To calculate the proposed changes, the SBA used a recently revised “size standards methodology,” which among other changes calculates a disparity ratio for each industry based on the current small business portion of contract obligations and the small business share of industry receipts. When calculating an industry’s disparity ratio, if the ratio fell below 0.8, the SBA concluded that small businesses were substantially underrepresented in the federal market with the current size standard. A high ratio above 0.8 led the SBA to consider small business to be overrepresented. Based on SBA’s analysis, 263 out of 513 industries and subindustries demonstrated a need for an increase in the applicable size standard. The extent of the proposed increase varied by industry based on this analysis. For example, SBA increased current monetary-based small business definitions for the satellite communication industry from $44 million to $45 million and the pipeline transportation of natural gas from $41.5 million to $46 million. Interested parties can compare the current monetary thresholds (available here in the SBA’s table of size standard as of March 2023) against SBA’s proposed increases (at the chart included at the end of the rulemaking).
One likely (and intended) effect of the proposed rule is increased federal contracting competition resulting from a larger pool of qualifying small businesses. That may lead to lower prices for the government under set-aside competitions but also an increase in the number of procurements set aside. SBA also acknowledged that a potential downside is that “smaller small businesses could face some disadvantage in competing for set-aside contracts against their larger counterparts.”
Additionally, the SBA noted that its analysis proposed decreasing size standards for 203 industries and nine subindustries but ultimately decided to maintain the current size standards for those industries, including military and aerospace equipment and weapons and environmental consulting services.

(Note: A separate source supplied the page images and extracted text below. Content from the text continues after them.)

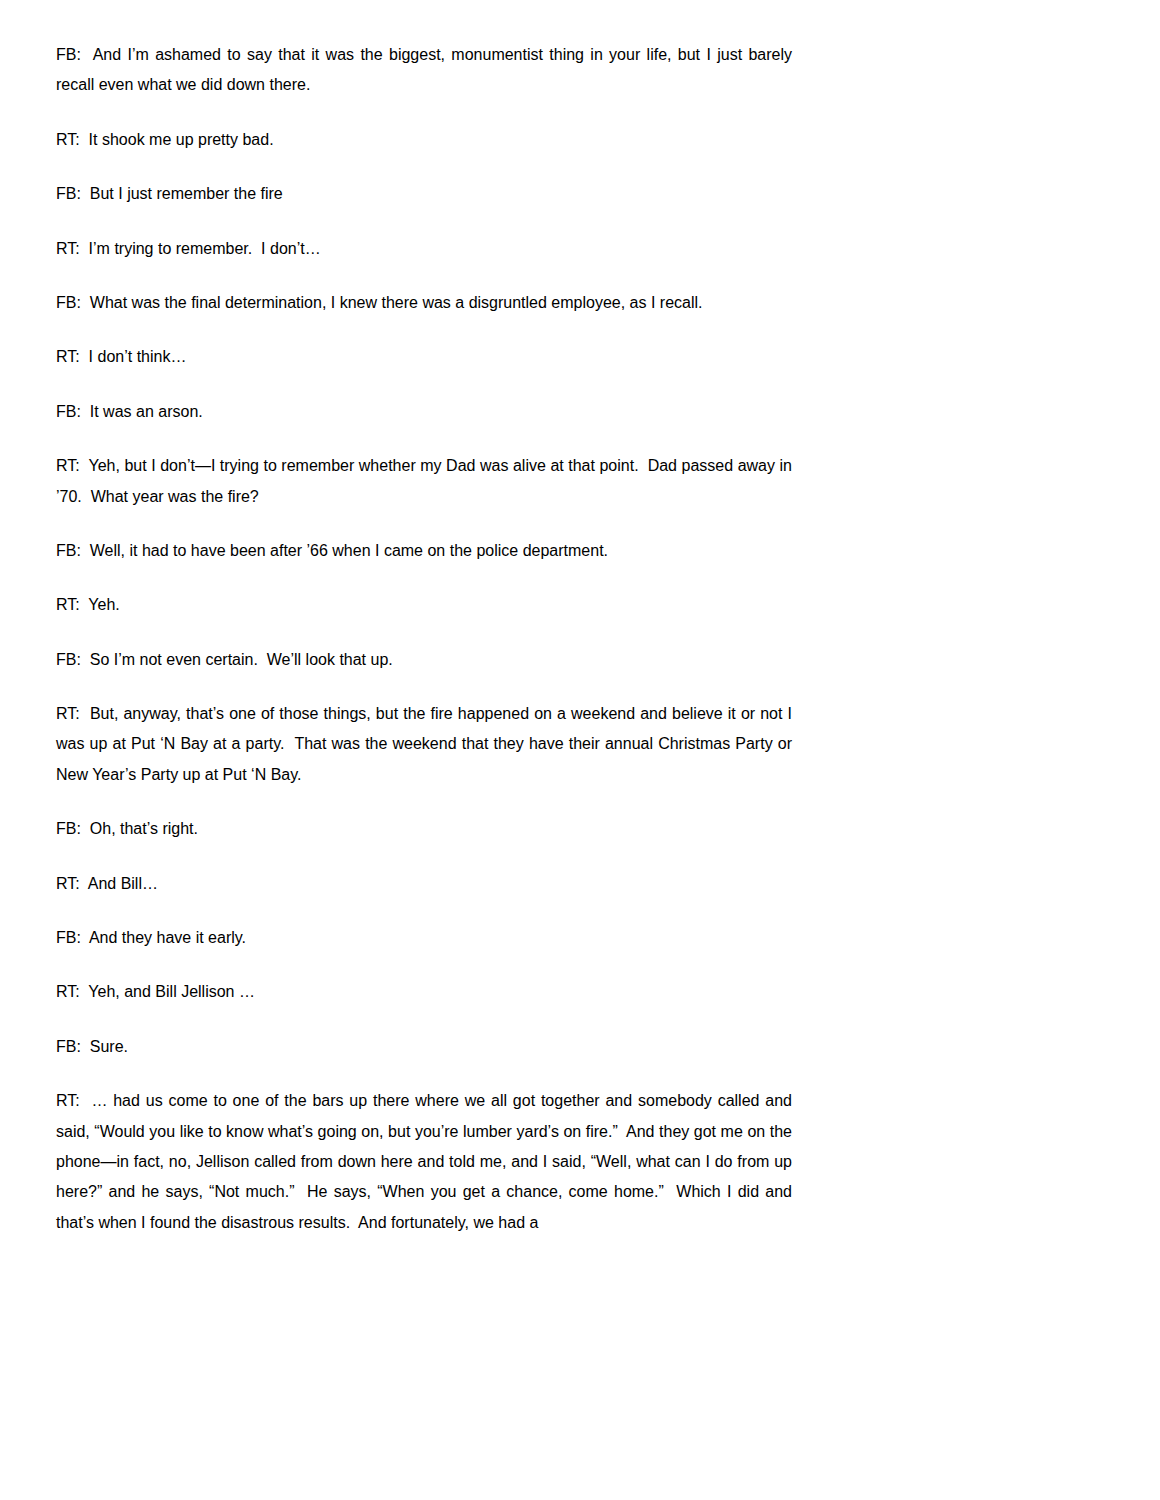FB: And I’m ashamed to say that it was the biggest, monumentist thing in your life, but I just barely recall even what we did down there.
RT: It shook me up pretty bad.
FB: But I just remember the fire
RT: I’m trying to remember. I don’t…
FB: What was the final determination, I knew there was a disgruntled employee, as I recall.
RT: I don’t think…
FB: It was an arson.
RT: Yeh, but I don’t—I trying to remember whether my Dad was alive at that point. Dad passed away in ’70. What year was the fire?
FB: Well, it had to have been after ’66 when I came on the police department.
RT: Yeh.
FB: So I’m not even certain. We’ll look that up.
RT: But, anyway, that’s one of those things, but the fire happened on a weekend and believe it or not I was up at Put ‘N Bay at a party. That was the weekend that they have their annual Christmas Party or New Year’s Party up at Put ‘N Bay.
FB: Oh, that’s right.
RT: And Bill…
FB: And they have it early.
RT: Yeh, and Bill Jellison …
FB: Sure.
RT: … had us come to one of the bars up there where we all got together and somebody called and said, “Would you like to know what’s going on, but you’re lumber yard’s on fire.” And they got me on the phone—in fact, no, Jellison called from down here and told me, and I said, “Well, what can I do from up here?” and he says, “Not much.” He says, “When you get a chance, come home.” Which I did and that’s when I found the disastrous results. And fortunately, we had a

SBA’s rationale for declining to decrease size standards included that doing so was counter to SBA’s mission of promoting the interests of small business and free competitive enterprise, would potentially lessen the competition on set-asides, and could have negative impacts on the economy, government contracting, and the defense industrial base.
Comments to the proposed rule are due before October 21, 2025. SBA intends to publish another proposed rule on employee-based size standards in the near future.